In a single sentence, Pope Francis has shown how he transcends the ideological polarities of U.S. politics.
In his address to bishops during a church service at St. Matthews's Cathedral, the pope spoke out against abortion, an issue close to the heart of Republicans, and against environmental devastation, a surefire applause line for Democrats. He spoke on behalf of immigrants, too, and pushed a few other hot buttons. All in one sentence.
Pope Francis said: "The innocent victim of abortion, children who die of hunger or from bombings, immigrants who drown in the search for a better tomorrow, the elderly or the sick who are considered a burden, the victims of terrorism, wars, violence and drug trafficking, the environment devastated by man's predatory relationship with nature - at stake in all of this is the gift of God, of which we are noble stewards but not masters."
Of immigrants, he told Catholic bishops, "Do not be afraid to welcome them... I am certain that, as so often in the past, these people will enrich America and its church."
Immigration was an issue many Catholics hoped the pope would address while in Washington, where a partisan fight over what to do with undocumented immigrants has reached a tipping point.
One of these devout followers, 51-year-old Maria Lira made the journey to D.C. from a detention center in York, Pennsylvania to see the pontiff on his public parade route. She traveled with the 100 Women 100 Miles pilgrimage, aiming to draw attention to the plight of undocumented immigrants and their families in the United States.
"We want the Pope to be our voice when he goes to talk to the president and Congress," Lira, who is originally from Nuevo Laredo, Mexico, told CBS News. "We are tired of seeing the abuse and deportation of immigrants."
Such controversial positions from the pope will be placed in front of Congress on Thursday when Francis addresses lawmakers.
Earlier in the day, Francis made another appeal for environmental preservation on the White House's South Lawn, where he was greeted by President Obama, government officials, and thousands of others.
"As Christians... we wish to commit ourselves to the conscious and responsible care of our common home," the pope said in English.
"Climate change is a problem which can no longer be left to a future generation," he added. "When it comes to the care of our common home, we are living at a critical moment of history. We still have time to make the changes needed to bring about a sustainable and integral development, for we know that things can change."
Pope Francis also praised U.S. bishops for their response to the clergy sex abuse crisis.

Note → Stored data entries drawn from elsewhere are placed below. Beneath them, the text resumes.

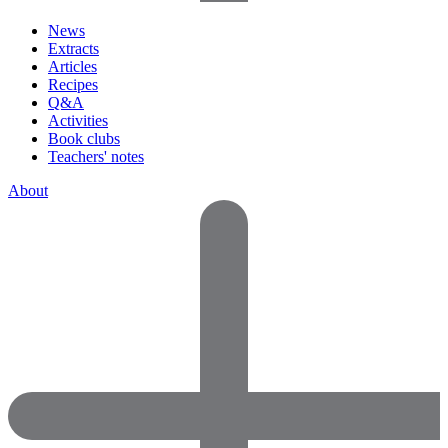
News
Extracts
Articles
Recipes
Q&A
Activities
Book clubs
Teachers' notes
About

Speaking before the bishops Wednesday at a worship service in Washington, Francis lauded them for what he called their "generous commitment to bring healing to victims." He praised them for having courage and acting, as he saw it, "without fear of self-criticism."

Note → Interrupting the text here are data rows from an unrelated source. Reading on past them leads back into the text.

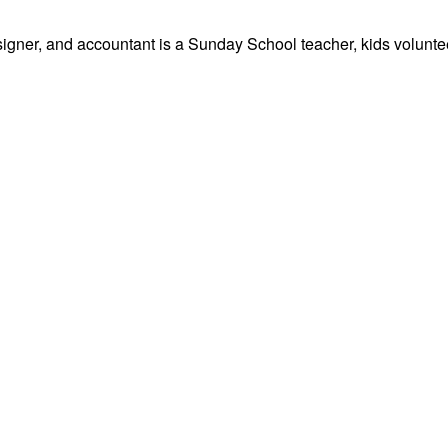
signer, and accountant is a Sunday School teacher, kids volunteer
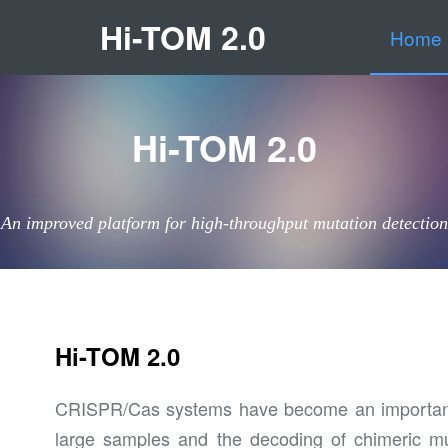
Hi-TOM 2.0
Home
Hi-TOM 2.0
An improved platform for high-throughput mutation detection
Hi-TOM 2.0
CRISPR/Cas systems have become an important mo
large samples and the decoding of chimeric mu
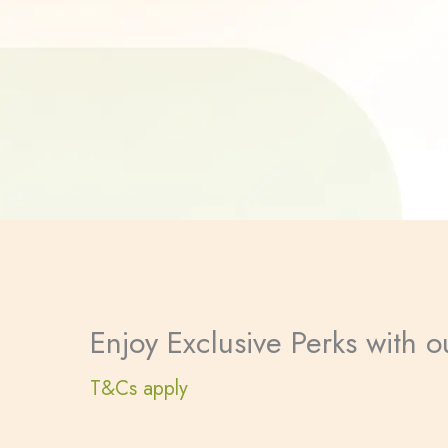
Enjoy Exclusive Perks with
T&Cs apply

The clergy sex abuse scandal erupted in the U.S. in 2002 and turned into the biggest crisis in the history of the American church.
Under enormous public pressure, the U.S. Conference of Catholic Bishops pledged to oust any guilty clergy from church work and enact safeguards for children.
However, the scandal persists, and victims say the bishops still haven't fully accounted for sheltering abusers. This year, three bishops resigned in crises over their failures to protect children.